O ministro da Casa Civil, Rui Costa, protagonizou um momento histórico de enfrentamento à mídia corporativa durante uma entrevista ao vivo na GloboNews. Com coragem e precisão, Costa citou nominalmente os patrocínios milionários que serviram como uma verdadeira blindagem para o empresário Marco Antônio Vorcaro, preso por liderar um esquema de corrupção bilionário no Rio de Janeiro. O ministro escancarou que a própria Rede Globo, através de seus eventos e cotas publicitárias, ajudou a construir a imagem de "homem de negócios respeitável" para um dos maiores comparsas do governador bolsonarista Cláudio Castro.
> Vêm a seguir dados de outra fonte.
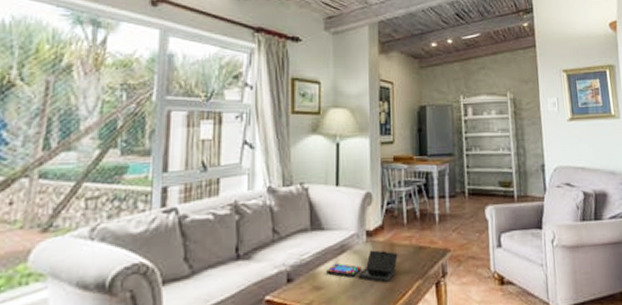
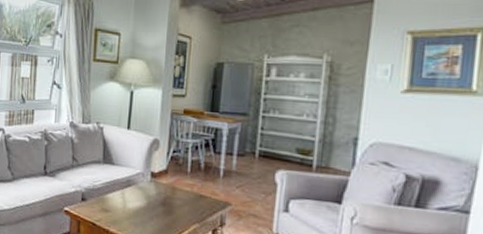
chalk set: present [326,250,398,283] -> none [114,189,179,220]

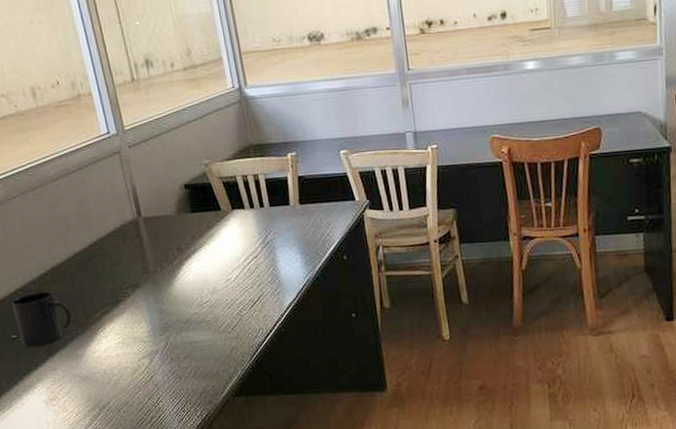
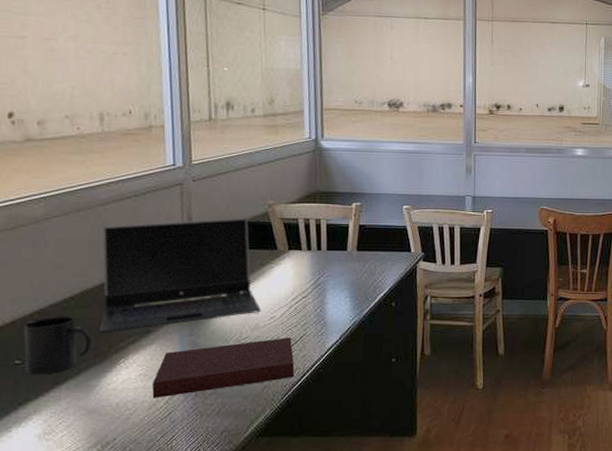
laptop computer: none [58,180,216,306] -> present [99,218,261,334]
notebook: none [131,299,259,364] -> present [152,338,295,398]

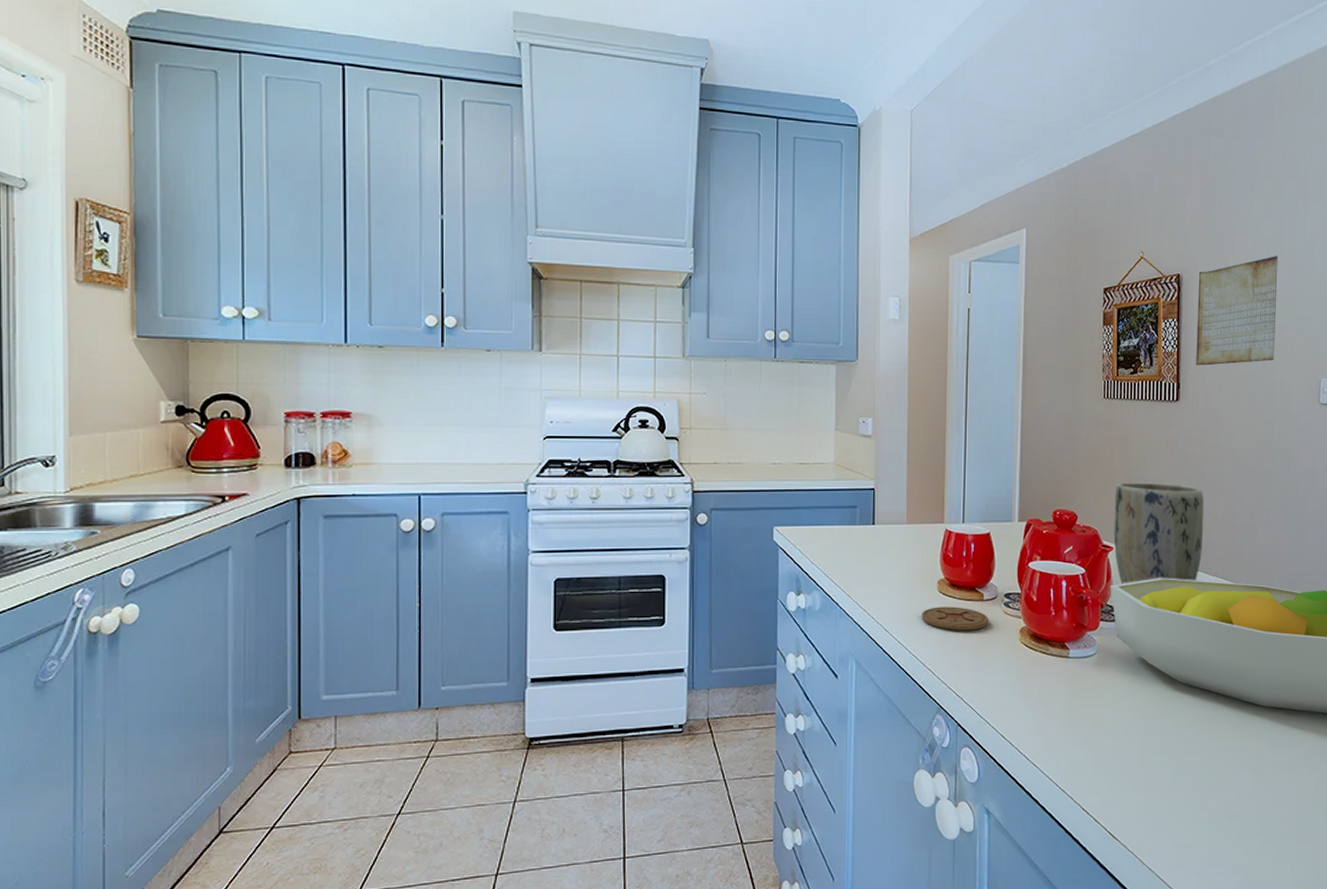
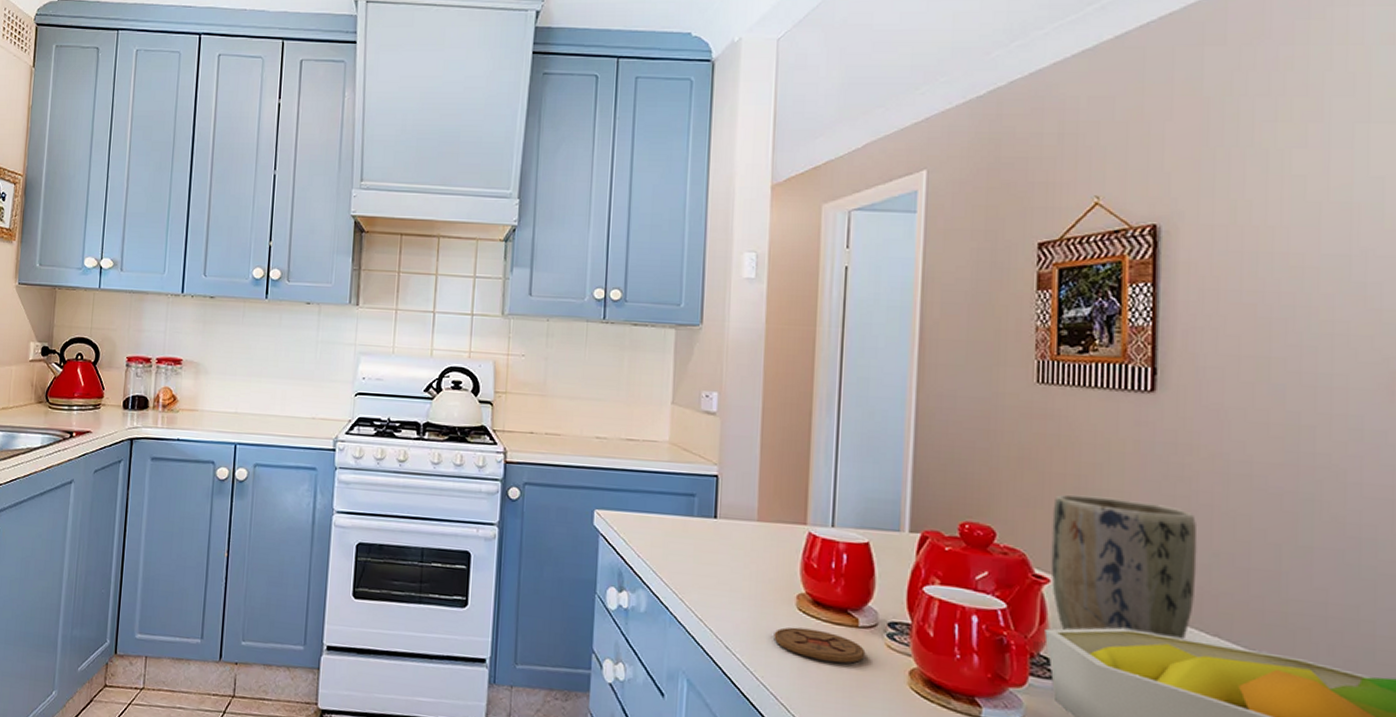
periodic table: present [1196,256,1278,366] -> none [1183,199,1322,346]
A denúncia de Rui Costa atingiu em cheio a linha editorial da emissora, que tenta se pintar como paladina da moralidade enquanto recebe recursos de figuras investigadas por saquear os cofres públicos. Vorcaro é acusado de desviar mais de R$ 2 bilhões em um esquema que aparelhou o estado do Rio em conluio com o crime organizado e a extrema-direita. Ao apontar essa conexão, o ministro de Lula desmascarou a hipocrisia de quem ataca o governo federal mas silencia sobre as relações promíscuas entre o poder econômico e o bolsonarismo de luxo.
Assista ao vídeo:
Hoje (31/03/2026), no GloboNews Mais, Malu Gaspar tentou emplacar uma pergunta capciosa pro ministro. Mas Rui Costa foi cirúrgico
“É preciso enxergar a raiz do problema. Quem autorizou que Vorcaro se tornasse banqueiro e conduzisse uma gestão fraudulenta?” pic.twitter.com/bIQ5bKMPpk
O constrangimento nos estúdios da GloboNews foi nítido, evidenciando que a liberdade de imprensa, para alguns grupos, termina onde começam seus interesses financeiros. Rui Costa demonstrou que o governo Lula não se deixa intimidar por interrogatórios enviesados e que está atento aos mecanismos de proteção que a grande mídia oferece aos seus aliados ideológicos. A "blindagem" citada pelo ministro é a prova de que o combate à corrupção no Brasil precisa passar, necessariamente, pela revisão do papel das grandes corporações de comunicação no financiamento de figuras nefastas.
Enquanto a prole de Bolsonaro e seus aliados tentam criar cortinas de fumaça, a realidade dos fatos mostra um Rio de Janeiro entregue a uma máfia que mistura política, milícia e patrocínios de vulto. O empresário Vorcaro não agia sozinho; ele contava com a conivência e o prestígio oferecidos por vitrines midiáticas pagas com dinheiro de origem duvidosa. A fala de Rui Costa é um serviço à transparência pública e um balde de água fria na tentativa da Globo de desvincular sua marca dos escândalos que assolam o governo de Cláudio Castro.
A repercussão nas redes sociais foi imediata, com a militância progressista celebrando a postura altiva do ministro. É inadmissível que o país continue sendo pautado por empresas que lucram com a imagem de criminosos travestidos de empreendedores. O Brasil de Lula exige uma nova ética na relação entre o público e o privado, onde o interesse da nação esteja acima de qualquer contrato de publicidade ou evento de gala financiado pelo roubo do erário.
O episódio marca um ponto de virada na comunicação do governo, que passa a ocupar o ataque contra o sistema que tentou destruir a democracia brasileira. Ao expor a rede de proteção que envolve Vorcaro, Castro e a grande mídia, Rui Costa reafirma que a reconstrução do Brasil passa pela verdade doa a quem doer. A "casa caiu" para quem achava que poderia seguir lucrando com o bolsonarismo nas sombras sem nunca ser questionado em praça pública — ou melhor, em rede nacional.